Monday, 1 August 2011

Debt-Limit Agreement Likely to Pass, Republicans

U.S. Senate Republican Leader Mitch McConnell said on Monday he was "optimistic" about the prospects for passing a deficit reduction and debt limit increase measure.

"We're very optimistic. We're going to do well," McConnell told reporters.

But House of Representatives Democratic Leader Nancy Pelosi said she was still undecided, citing the lack of new revenues in the deal.

The House plans to vote today on the agreement reached during a weekend of negotiations that capped a months-long struggle between Obama and Republicans over raising the $14.3 trillion debt ceiling. Senate Majority Leader Harry Reid said he expects a vote “hopefully during” today’s session.
“We’re very optimistic we’re going to do well,” said Senate Republican leader Mitch McConnell, of Kentucky, emerging from a meeting where he briefed Senate Republicans on the plan.
In the House, Budget Committee Chairman Paul Ryan said, “It’s a good agreement, it’s going to pass.”
Both parties worked to sell the deal to their rank and file -- meeting resistance from some Democrats who fault it for failing to increase taxes and from a faction of Republicans who say it’s insufficient to rein in the debt.
Senator Mark Warner, a Virginia Democrat, said he will support the plan even though it doesn’t do enough to tackle long-term spending and revenue issues.
“It helps us avoid default,” said Warner, a member of a bipartisan group who offered their own $3.7 trillion deficit- cutting plan. “This doesn’t get us to the core problem of how do we take on tax reform, how do we take on entitlement reform.”
Senator Lindsey Graham, a South Carolina Republican, said he won’t support the plan in part because of cuts to defense spending.
“If fully implemented, the consequences to our nation’s defense infrastructure would be severe,” Graham said in a statement. “What has happened to the party of Reagan who viewed the primary purpose of the federal government was to provide a strong national defense?”
The plan would save $2.1 trillion over the next 10 years, according to the nonpartisan Congressional Budget Office.
U.S. stocks fell after a gauge of American manufacturing trailed economists’ forecasts. The Standard & Poor’s 500 Index fell 1.1 percent to 1,277.85 at 12:31 p.m. in New York. The Dow Jones Industrial Average slipped 115.42 points, or 1 percent, to 12,027.82.
Treasuries
Treasuries rose, pushing the yield on 10-year notes down to the lowest level this year. The yield on the benchmark 10-year note fell eight basis points to 2.72 percent, the lowest level since November, as of 11:13 a.m. in New York, according to Bloomberg Bond Trader prices. The 3.125 percent note due in May 2021 slid 18/32, or $5.63 per $1,000 face amount, to 103 12/32.
“We have averted an economic crisis” if both the House and the Senate approve the measure, Richard Durbin of Illinois, the Senate’s second-ranking Democrat, said today on the Senate floor. “It is a compromise and a consensus.”
Vice President Joe Biden told Democratic senators at a closed-door meeting that the deal “wasn’t everything that everyone wanted,” said Senator Amy Klobuchar, a Minnesota Democrat, “but at some point, you have to make a decision and you can’t let the country go over a cliff.”

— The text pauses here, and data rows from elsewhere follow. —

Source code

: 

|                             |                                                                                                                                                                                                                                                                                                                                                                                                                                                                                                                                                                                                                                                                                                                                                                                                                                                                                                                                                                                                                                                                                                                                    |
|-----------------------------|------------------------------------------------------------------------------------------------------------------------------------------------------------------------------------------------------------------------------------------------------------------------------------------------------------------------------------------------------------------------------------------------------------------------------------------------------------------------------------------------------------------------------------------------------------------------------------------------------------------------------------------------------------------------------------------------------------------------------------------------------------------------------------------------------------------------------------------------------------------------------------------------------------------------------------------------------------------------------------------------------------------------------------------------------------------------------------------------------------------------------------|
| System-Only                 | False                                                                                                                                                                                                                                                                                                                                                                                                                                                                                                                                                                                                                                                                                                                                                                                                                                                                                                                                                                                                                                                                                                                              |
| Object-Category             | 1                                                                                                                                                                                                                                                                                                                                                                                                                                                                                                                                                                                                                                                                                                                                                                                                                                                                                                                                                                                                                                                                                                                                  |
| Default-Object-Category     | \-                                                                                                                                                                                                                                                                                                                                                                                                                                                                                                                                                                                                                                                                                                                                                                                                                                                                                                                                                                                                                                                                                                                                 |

Representative Steny Hoyer, the second-ranking Democrat in the House, said a majority of House Republicans must vote for the measure if it is to pass. The Maryland Democrat, appearing on Bloomberg Television, said leaders missed an opportunity for a more “balanced” agreement, yet the nation can’t afford to default on its obligations.
“This bill was a creation of the Republicans, and it’s their responsibility to deliver votes,” said Representative Joe Crowley, a Democrat from New York.
“They didn’t rob Peter to pay Paul, they robbed Peter and Paul,” said Democratic Senator Frank Lautenberg of New Jersey. “The president tried his best to make sure we didn’t default, but that doesn’t mean the medicine isn’t so strong that it just tastes awful.”
Obama, in an appearance in the White House briefing room last night, said the “compromise does make a serious down payment on the deficit-reduction we need; most importantly, it will allow us to avoid default.